Austin S. Camacho’s third novel, Damaged Goods, in his Hannibal Jones series, is not as successful as his debut novel, Collateral Damage, but is much better than The Troubleshooter.
Millionaire Benjamin Blair hires PI troubleshooter Hannibal Jones to find the psychopath who seduced his Black maid Anita Cooper and stole from her a formula worth millions of dollars that her pharmaceutical chemist father left her. Although Benjamin is generous toward his maid, he also wants the formula for his company.
Vernon Cooper, a Black pharmaceutical chemical genius, came up with a formula for curing addictions but kept it from his employer, a large pharmaceutical company. While serving time in prison for a hit and run accident, he meets Roderick Mantooth to whom he reveals the existence of the formula and the fact he left it with his daughter.

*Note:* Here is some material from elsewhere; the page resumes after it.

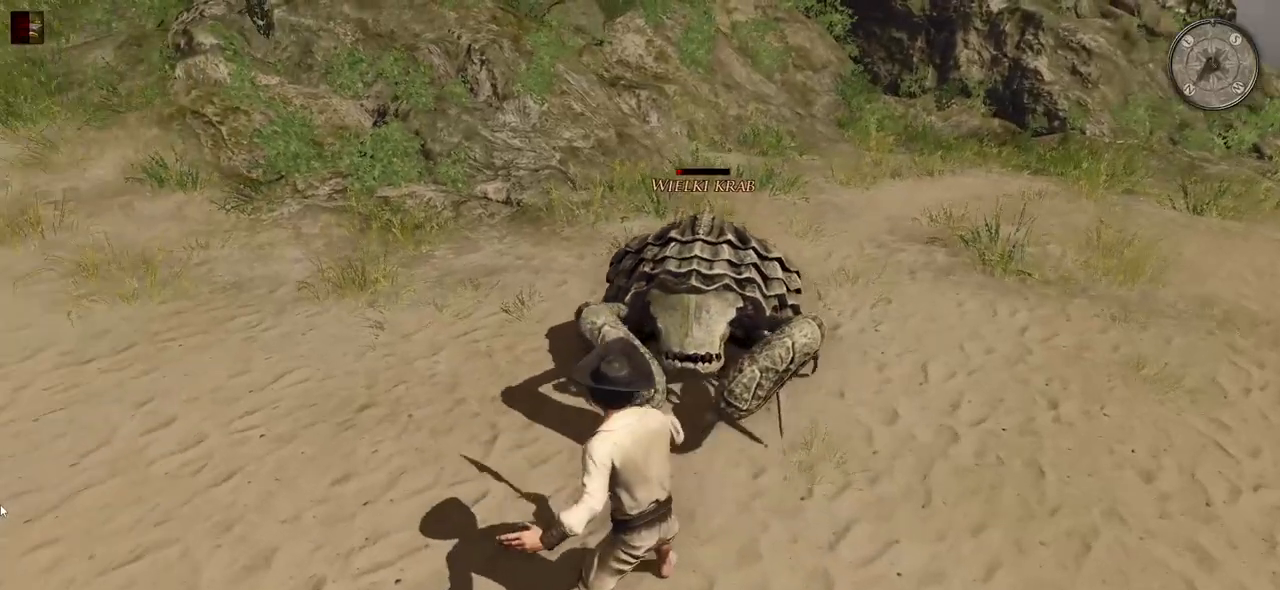
{"keys": [], "mouse": [], "events": [[120, "a", "up"]]}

Rod creates the “damaged goods” of the title, women he seduces using BDSM, (bondage, discipline or domination, submission, masochism) to make them his slaves. The problem Hannibal faces is how to get into Rod’s group to find where he has hidden the formula. The case takes him into the unfamiliar, unsettling, and dangerous world of BDSM. Hannibal as a bad dude into kinky sex games while maintaining his integrity is the force driving the plot toward an unexpected and disappointing conclusion.
I enjoyed the humor of Hannibal posing as a bad dude into BDSM, and his attempt to make a rap CD to impress his young teenage friend Monty, the grandson of Mother Washington, the matriarch of the neighborhood where they live. He wants to save Monty from a life on the mean streets of Washington DC.

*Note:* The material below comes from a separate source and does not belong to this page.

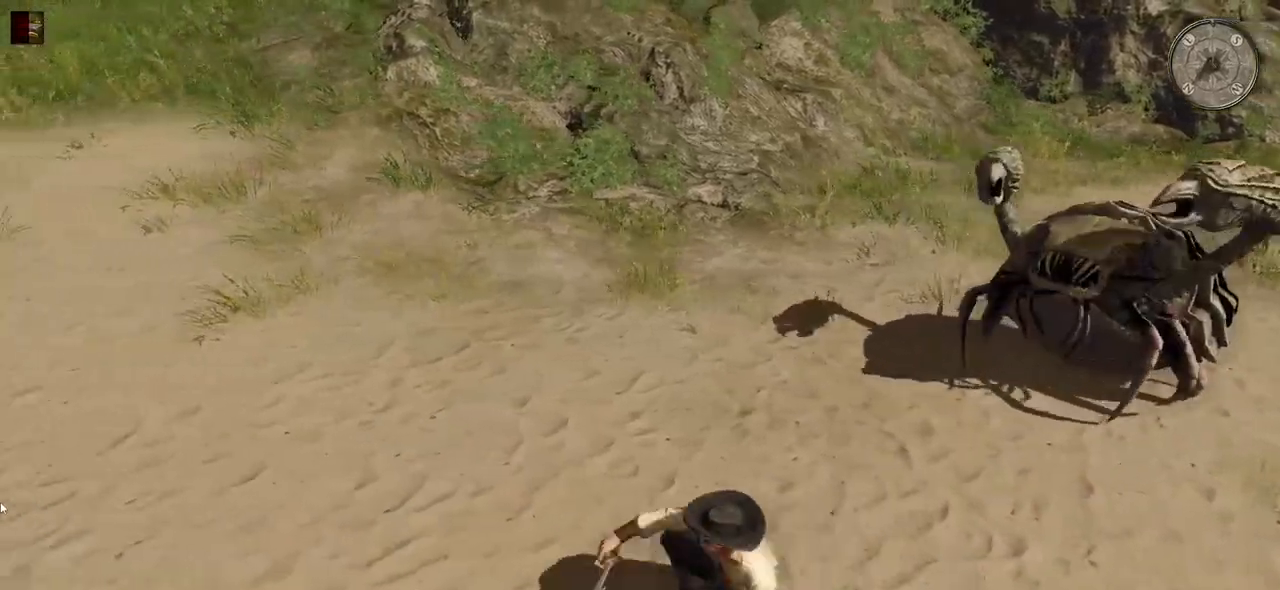
{"keys": ["s"], "mouse": [], "events": [[20, "a", "down"], [260, "s", "down"], [440, "a", "up"]]}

Hannibal has in his pocket an engagement ring and plans to ask girlfriend Cindy to marry him, which makes for pleasant suspense of will he or will he not pop the question. A married hardboiled PI would be a nice departure from tradition.
Although Damaged Goods is a routine crime story with no surprises (the ending ,though unexpected, isn’t a surprise), it is still an exciting novel with plenty of the usual fisticuffs and gunplay characteristic of Camacho’s other novels, and well worth your time if you like the action of watching the hero take down the bad guy as I do.